======== Werkgegevens

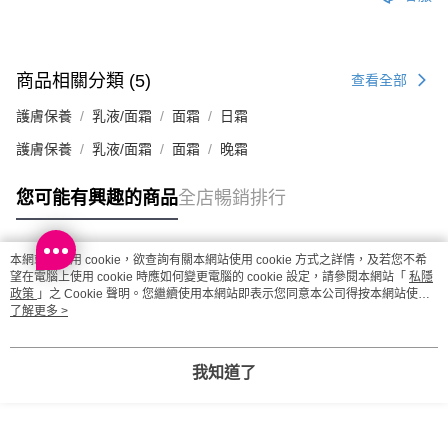
商品相關分類 (5)
查看全部
護膚保養
乳液/面霜
面霜
日霜
護膚保養
乳液/面霜
面霜
晚霜
您可能有興趣的商品
全店暢銷排行
本網站中使用 cookie，欲查詢有關本網站使用 cookie 方式之詳情，及若您不希
熱門標籤
望在電腦上使用 cookie 時應如何變更電腦的 cookie 設定，請參閱本網站「
私隱
政策
」之 Cookie 聲明。您繼續使用本網站即表示您同意本公司得按本網站使用
條款之 Cookie 聲明使用 cookie。
了解更多 >
熱銷排行
最新商品
人氣推薦
我知道了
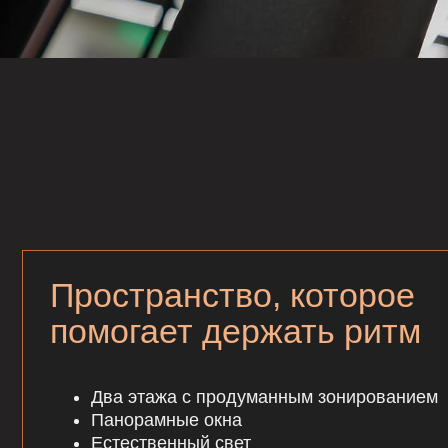
помогает держать ритм
Два этажа с продуманным зонированием
Панорамные окна
Естественный свет
Современный интерьер в спокойной эстетике
Вы не отвлекаетесь — вы тренируетесь и сохран
фокус
Записаться на экскурсию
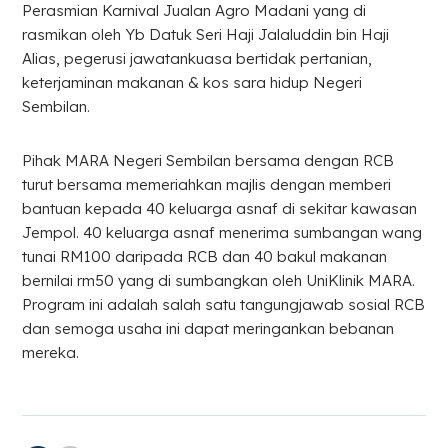
Perasmian Karnival Jualan Agro Madani yang di
rasmikan oleh Yb Datuk Seri Haji Jalaluddin bin Haji
Alias, pegerusi jawatankuasa bertidak pertanian,
keterjaminan makanan & kos sara hidup Negeri
Sembilan.
Pihak MARA Negeri Sembilan bersama dengan RCB
turut bersama memeriahkan majlis dengan memberi
bantuan kepada 40 keluarga asnaf di sekitar kawasan
Jempol. 40 keluarga asnaf menerima sumbangan wang
tunai RM100 daripada RCB dan 40 bakul makanan
bernilai rm50 yang di sumbangkan oleh UniKlinik MARA.
Program ini adalah salah satu tangungjawab sosial RCB
dan semoga usaha ini dapat meringankan bebanan
mereka.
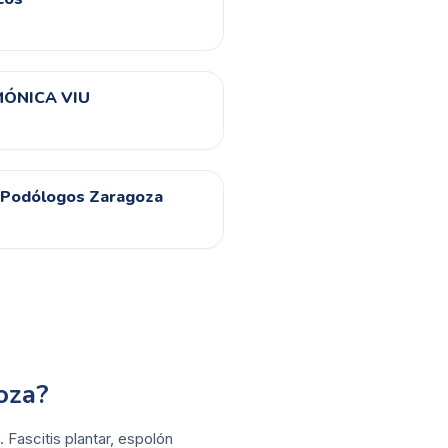
MÓNICA VIU
 - Podólogos Zaragoza
oza?
Fascitis plantar, espolón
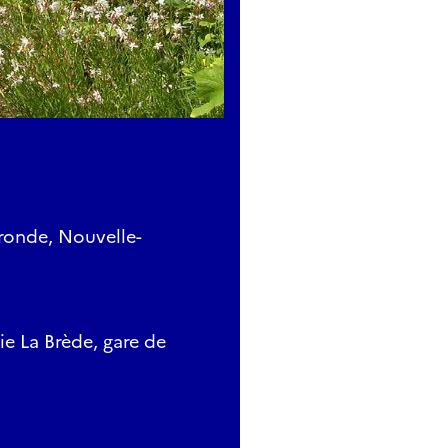
ronde, Nouvelle-
e La Brède, gare de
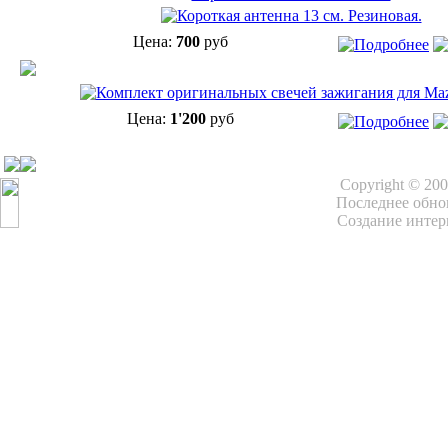
Цена:
700
руб
Цена:
1'200
руб
Copyright © 20
Последнее обнов
Создание интер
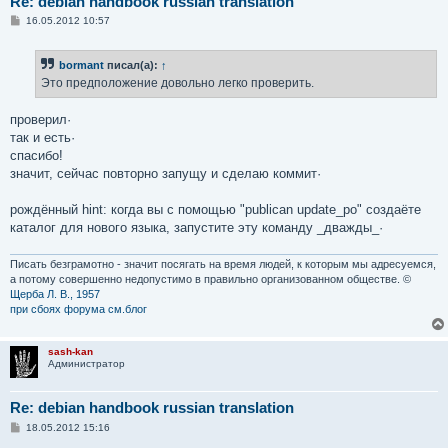
Re: debian handbook russian translation
С
16.05.2012 10:57
о
о
б
bormant
писал(а):
↑
щ
е
Это предположение довольно легко проверить.
н
и
е
проверил·
так и есть·
спасибо!
значит, сейчас повторно запущу и сделаю коммит·
рождённый hint: когда вы с помощью "publican update_po" создаёте
каталог для нового языка, запустите эту команду _дважды_·
Писать безграмотно - значит посягать на время людей, к которым мы адресуемся,
а потому совершенно недопустимо в правильно организованном обществе. ©
Щерба Л. В., 1957
при сбоях форума см.блог
sash-kan
Администратор
Re: debian handbook russian translation
С
18.05.2012 15:16
о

================

--- Opdracht ---
Wijzig in alle items elke "Цена" in "Стоимость" en geef de tekstregels verder ongewijzigd terug. Laat de afbeeldingen uit je antwoord weg.

--- Uitwerking ---
商品相關分類 (5)
查看全部
護膚保養
乳液/面霜
面霜
日霜
護膚保養
乳液/面霜
面霜
晚霜
您可能有興趣的商品
全店暢銷排行
本網站中使用 cookie，欲查詢有關本網站使用 cookie 方式之詳情，及若您不希
熱門標籤
望在電腦上使用 cookie 時應如何變更電腦的 cookie 設定，請參閱本網站「
私隱
政策
」之 Cookie 聲明。您繼續使用本網站即表示您同意本公司得按本網站使用
條款之 Cookie 聲明使用 cookie。
了解更多 >
熱銷排行
最新商品
人氣推薦
我知道了
помогает держать ритм
Два этажа с продуманным зонированием
Панорамные окна
Естественный свет
Современный интерьер в спокойной эстетике
Вы не отвлекаетесь — вы тренируетесь и сохран
фокус
Записаться на экскурсию
Perasmian Karnival Jualan Agro Madani yang di
rasmikan oleh Yb Datuk Seri Haji Jalaluddin bin Haji
Alias, pegerusi jawatankuasa bertidak pertanian,
keterjaminan makanan & kos sara hidup Negeri
Sembilan.
Pihak MARA Negeri Sembilan bersama dengan RCB
turut bersama memeriahkan majlis dengan memberi
bantuan kepada 40 keluarga asnaf di sekitar kawasan
Jempol. 40 keluarga asnaf menerima sumbangan wang
tunai RM100 daripada RCB dan 40 bakul makanan
bernilai rm50 yang di sumbangkan oleh UniKlinik MARA.
Program ini adalah salah satu tangungjawab sosial RCB
dan semoga usaha ini dapat meringankan bebanan
mereka.
MÓNICA VIU
 - Podólogos Zaragoza
oza?
Fascitis plantar, espolón
ronde, Nouvelle-
e La Brède, gare de
Стоимость:
700
руб
Стоимость:
1'200
руб
Copyright © 20
Последнее обнов
Создание интер
Re: debian handbook russian translation
С
16.05.2012 10:57
о
о
б
bormant
писал(а):
↑
щ
е
Это предположение довольно легко проверить.
н
и
е
проверил·
так и есть·
спасибо!
значит, сейчас повторно запущу и сделаю коммит·
рождённый hint: когда вы с помощью "publican update_po" создаёте
каталог для нового языка, запустите эту команду _дважды_·
Писать безграмотно - значит посягать на время людей, к которым мы адресуемся,
а потому совершенно недопустимо в правильно организованном обществе. ©
Щерба Л. В., 1957
при сбоях форума см.блог
sash-kan
Администратор
Re: debian handbook russian translation
С
18.05.2012 15:16
о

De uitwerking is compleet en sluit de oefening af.